YouTubeを見るなら、スマホではなくテレビで。
ブルーライトや電磁波の影響を減らすだけで、睡眠の質が変わる子も多いんです。
これらは難しいことではありません。
“副作用のない予防”として、できることを積み重ねていくことが大切です。」
「信じて、実践する力が回復を早める」
—— 実際に回復した患者さんの例を教えてください。
「印象に残っているのは、小学4年生の女の子です。
お父さんが毎回診察に来てくださって、最初は“お料理できるかな…”と心配していたのですが(笑)、
本当に私のアドバイスを全部実践してくれました。
酵素ジュースを作り、天然塩を取り入れ、加工食品をやめて、
お味噌汁やご飯を丁寧に用意してくれて。
その結果、たった半年で見事に回復し、元気に学校へ戻っていきました。
“治療を早く始めた子ほど、早く治る”
これは本当に実感しています。思春期の限られた時間を無駄にせず、
早めに生活を整えることで、未来が変わるんです。
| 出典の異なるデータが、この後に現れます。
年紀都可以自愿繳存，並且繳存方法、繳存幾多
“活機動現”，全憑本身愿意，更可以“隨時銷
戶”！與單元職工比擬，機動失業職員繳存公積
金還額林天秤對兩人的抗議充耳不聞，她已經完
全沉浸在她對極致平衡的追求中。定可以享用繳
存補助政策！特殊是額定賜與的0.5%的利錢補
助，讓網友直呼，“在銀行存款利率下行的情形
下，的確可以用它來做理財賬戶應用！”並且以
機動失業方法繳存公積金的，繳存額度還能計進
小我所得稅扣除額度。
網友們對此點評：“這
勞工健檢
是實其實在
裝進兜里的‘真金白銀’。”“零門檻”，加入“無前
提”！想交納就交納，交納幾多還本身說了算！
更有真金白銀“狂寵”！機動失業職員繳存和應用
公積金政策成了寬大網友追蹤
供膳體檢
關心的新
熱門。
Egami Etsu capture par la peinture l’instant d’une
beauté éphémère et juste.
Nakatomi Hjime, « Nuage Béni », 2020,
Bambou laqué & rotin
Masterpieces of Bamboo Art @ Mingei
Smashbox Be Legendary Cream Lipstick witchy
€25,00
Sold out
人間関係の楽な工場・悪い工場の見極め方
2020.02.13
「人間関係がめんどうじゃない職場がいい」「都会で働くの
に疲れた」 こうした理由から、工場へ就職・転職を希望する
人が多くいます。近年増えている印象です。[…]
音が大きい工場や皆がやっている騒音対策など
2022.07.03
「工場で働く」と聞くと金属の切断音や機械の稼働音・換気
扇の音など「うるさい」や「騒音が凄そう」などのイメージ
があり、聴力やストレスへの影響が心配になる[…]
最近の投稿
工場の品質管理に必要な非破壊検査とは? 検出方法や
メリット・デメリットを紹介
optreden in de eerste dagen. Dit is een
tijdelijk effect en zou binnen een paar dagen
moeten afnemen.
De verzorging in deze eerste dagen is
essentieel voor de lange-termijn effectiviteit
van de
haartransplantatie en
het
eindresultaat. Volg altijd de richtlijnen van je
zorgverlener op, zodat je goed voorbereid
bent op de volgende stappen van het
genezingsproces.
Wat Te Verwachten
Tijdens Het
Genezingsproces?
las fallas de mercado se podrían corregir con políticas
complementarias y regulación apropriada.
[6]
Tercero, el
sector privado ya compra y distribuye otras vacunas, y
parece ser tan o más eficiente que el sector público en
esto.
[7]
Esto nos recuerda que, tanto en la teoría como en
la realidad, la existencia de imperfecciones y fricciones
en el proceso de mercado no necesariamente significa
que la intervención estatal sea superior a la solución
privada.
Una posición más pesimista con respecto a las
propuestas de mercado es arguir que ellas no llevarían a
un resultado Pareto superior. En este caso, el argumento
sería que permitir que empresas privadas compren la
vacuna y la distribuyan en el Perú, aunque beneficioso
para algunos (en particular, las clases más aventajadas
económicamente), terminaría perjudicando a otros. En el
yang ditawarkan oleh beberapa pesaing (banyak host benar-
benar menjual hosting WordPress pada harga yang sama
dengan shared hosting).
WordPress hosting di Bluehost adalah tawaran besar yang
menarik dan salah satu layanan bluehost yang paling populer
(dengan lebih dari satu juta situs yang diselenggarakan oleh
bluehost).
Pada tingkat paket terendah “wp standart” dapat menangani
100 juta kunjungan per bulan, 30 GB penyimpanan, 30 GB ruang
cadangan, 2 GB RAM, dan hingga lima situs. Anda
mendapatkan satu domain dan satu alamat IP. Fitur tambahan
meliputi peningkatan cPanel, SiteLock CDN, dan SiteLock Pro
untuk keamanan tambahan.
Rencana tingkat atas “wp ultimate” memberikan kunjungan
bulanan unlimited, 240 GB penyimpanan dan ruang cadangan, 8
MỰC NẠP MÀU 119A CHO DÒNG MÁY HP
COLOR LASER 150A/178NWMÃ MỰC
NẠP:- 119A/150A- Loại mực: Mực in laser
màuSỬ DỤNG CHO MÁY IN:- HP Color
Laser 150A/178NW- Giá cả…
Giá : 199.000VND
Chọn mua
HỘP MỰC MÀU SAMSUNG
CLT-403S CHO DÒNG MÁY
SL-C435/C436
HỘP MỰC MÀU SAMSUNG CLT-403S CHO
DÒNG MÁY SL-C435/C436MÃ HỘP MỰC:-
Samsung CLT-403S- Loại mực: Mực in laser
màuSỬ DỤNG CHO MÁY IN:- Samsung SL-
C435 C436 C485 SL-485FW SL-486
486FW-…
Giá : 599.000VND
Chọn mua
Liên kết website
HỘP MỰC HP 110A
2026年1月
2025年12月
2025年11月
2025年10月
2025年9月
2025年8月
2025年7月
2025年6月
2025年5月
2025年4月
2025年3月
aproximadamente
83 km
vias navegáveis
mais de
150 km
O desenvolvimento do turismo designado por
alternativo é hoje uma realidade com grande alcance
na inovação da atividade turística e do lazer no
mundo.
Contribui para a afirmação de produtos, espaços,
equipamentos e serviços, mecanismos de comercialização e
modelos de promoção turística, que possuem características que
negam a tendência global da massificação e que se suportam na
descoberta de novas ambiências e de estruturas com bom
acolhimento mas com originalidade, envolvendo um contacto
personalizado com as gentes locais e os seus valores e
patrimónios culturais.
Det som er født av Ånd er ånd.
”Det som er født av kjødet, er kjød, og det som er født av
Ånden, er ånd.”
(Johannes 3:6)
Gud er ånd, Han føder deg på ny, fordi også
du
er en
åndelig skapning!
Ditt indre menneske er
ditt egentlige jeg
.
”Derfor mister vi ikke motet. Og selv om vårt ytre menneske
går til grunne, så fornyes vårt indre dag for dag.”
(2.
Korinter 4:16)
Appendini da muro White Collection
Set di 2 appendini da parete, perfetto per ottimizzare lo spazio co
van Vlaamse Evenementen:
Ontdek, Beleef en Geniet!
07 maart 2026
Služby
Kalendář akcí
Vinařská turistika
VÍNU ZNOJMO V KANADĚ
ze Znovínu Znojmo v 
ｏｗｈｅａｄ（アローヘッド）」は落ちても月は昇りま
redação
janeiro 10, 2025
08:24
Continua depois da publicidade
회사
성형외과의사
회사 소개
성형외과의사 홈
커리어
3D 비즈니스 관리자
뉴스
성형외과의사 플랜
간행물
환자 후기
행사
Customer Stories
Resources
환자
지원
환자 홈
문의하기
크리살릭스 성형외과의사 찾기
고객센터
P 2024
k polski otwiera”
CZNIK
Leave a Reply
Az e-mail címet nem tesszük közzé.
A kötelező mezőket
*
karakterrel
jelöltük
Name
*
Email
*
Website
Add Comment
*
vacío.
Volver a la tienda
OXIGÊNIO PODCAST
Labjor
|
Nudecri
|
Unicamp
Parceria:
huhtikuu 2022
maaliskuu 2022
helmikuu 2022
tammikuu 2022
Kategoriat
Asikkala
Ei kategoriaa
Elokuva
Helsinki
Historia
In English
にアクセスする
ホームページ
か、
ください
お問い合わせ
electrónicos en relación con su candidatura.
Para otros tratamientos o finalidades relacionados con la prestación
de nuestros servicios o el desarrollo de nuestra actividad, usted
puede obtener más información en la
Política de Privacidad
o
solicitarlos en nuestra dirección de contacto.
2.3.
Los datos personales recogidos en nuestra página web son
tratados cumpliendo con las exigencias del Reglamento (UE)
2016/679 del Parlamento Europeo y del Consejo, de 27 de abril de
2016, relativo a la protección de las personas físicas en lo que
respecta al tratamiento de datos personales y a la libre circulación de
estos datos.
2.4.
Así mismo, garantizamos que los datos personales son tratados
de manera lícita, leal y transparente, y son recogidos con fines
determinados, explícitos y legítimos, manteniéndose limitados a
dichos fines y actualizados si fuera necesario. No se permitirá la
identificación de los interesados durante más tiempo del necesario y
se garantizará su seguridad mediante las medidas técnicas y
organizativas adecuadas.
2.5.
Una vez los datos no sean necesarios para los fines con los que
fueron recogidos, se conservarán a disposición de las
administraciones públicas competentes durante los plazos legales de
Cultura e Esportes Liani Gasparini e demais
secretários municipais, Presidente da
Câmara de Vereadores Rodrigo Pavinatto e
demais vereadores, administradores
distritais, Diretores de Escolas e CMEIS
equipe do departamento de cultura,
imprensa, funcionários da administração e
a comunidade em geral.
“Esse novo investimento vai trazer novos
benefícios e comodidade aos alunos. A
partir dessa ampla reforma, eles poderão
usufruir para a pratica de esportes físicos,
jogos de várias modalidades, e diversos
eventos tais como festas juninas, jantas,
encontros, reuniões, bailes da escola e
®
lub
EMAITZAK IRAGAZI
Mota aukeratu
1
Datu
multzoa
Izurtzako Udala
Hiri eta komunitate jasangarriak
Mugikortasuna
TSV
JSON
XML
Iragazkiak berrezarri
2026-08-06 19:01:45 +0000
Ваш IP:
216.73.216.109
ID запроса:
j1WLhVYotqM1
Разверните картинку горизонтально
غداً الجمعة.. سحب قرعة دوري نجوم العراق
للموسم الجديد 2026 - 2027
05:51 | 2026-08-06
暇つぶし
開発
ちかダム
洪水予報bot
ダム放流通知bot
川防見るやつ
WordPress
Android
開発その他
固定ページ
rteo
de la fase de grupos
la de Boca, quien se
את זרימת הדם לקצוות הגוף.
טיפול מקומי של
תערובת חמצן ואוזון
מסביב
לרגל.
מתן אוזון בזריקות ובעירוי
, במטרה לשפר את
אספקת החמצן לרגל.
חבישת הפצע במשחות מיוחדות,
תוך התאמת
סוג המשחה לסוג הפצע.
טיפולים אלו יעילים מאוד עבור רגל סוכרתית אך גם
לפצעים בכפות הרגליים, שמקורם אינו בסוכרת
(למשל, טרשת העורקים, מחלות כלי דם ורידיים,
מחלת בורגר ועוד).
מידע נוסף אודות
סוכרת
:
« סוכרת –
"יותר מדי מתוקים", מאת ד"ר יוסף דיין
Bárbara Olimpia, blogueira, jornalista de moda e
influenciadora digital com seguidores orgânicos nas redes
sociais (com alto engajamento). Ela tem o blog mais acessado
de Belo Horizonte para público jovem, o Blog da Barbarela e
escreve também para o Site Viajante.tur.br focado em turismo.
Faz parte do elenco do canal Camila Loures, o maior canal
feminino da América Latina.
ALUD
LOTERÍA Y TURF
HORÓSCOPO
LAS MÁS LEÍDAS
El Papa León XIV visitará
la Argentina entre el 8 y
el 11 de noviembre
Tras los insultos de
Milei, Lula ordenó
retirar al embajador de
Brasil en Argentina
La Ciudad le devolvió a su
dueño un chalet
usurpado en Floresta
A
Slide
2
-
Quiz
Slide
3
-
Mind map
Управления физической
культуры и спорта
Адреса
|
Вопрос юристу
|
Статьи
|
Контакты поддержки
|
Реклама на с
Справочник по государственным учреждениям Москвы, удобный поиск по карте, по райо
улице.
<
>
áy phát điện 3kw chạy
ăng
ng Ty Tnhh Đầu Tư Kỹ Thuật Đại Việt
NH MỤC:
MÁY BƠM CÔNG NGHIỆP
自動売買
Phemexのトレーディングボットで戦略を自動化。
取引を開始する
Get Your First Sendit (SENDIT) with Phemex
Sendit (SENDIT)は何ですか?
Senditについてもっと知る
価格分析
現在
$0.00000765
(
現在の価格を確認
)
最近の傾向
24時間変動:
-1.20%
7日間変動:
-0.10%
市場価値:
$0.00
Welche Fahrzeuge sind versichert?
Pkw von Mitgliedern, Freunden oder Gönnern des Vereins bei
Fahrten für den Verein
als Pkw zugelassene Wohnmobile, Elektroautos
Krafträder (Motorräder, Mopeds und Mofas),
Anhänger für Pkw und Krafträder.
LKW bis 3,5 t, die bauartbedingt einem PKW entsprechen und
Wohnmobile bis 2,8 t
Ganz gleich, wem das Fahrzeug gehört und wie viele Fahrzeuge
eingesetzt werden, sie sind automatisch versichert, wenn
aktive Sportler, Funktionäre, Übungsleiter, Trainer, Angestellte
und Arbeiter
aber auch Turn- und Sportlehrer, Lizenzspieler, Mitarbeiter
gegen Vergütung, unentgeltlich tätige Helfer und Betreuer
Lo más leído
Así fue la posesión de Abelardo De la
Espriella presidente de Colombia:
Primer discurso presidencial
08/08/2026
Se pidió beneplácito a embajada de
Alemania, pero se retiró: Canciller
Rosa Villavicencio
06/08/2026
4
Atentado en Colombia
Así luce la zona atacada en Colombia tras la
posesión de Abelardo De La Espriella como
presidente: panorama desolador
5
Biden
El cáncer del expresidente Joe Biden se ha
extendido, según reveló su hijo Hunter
」
「守りではなく、“攻めの医療”を」
「“時期が来れば治る”という言葉の裏には、実は“治そうとしない医療”が潜んでいる気がします。
でも私は、“守り”ではなく、“攻めの医療”を選びたい。
できることを一つずつ積み重ねていけば、
子どもたちは必ず元気を取り戻していきます。
私が願うのは、“病気とともに過ごす思春期”ではなく、
“自分の力で未来を取り戻す思春期”です。
ご家族みんなでその時間を取り戻せるよう、
これからも一緒に歩んでいきたいと思っています。」
まとめ
思春期の時間を「待つ」のではなく、「取り戻す」。
山口院長が語るこの言葉には、治療の哲学と、未来への希望が込められています。
起立性調節障害は“治らない病気”ではありません。
“できることを信じて始める”——その一歩が、子どもの人生を大きく変えていきます。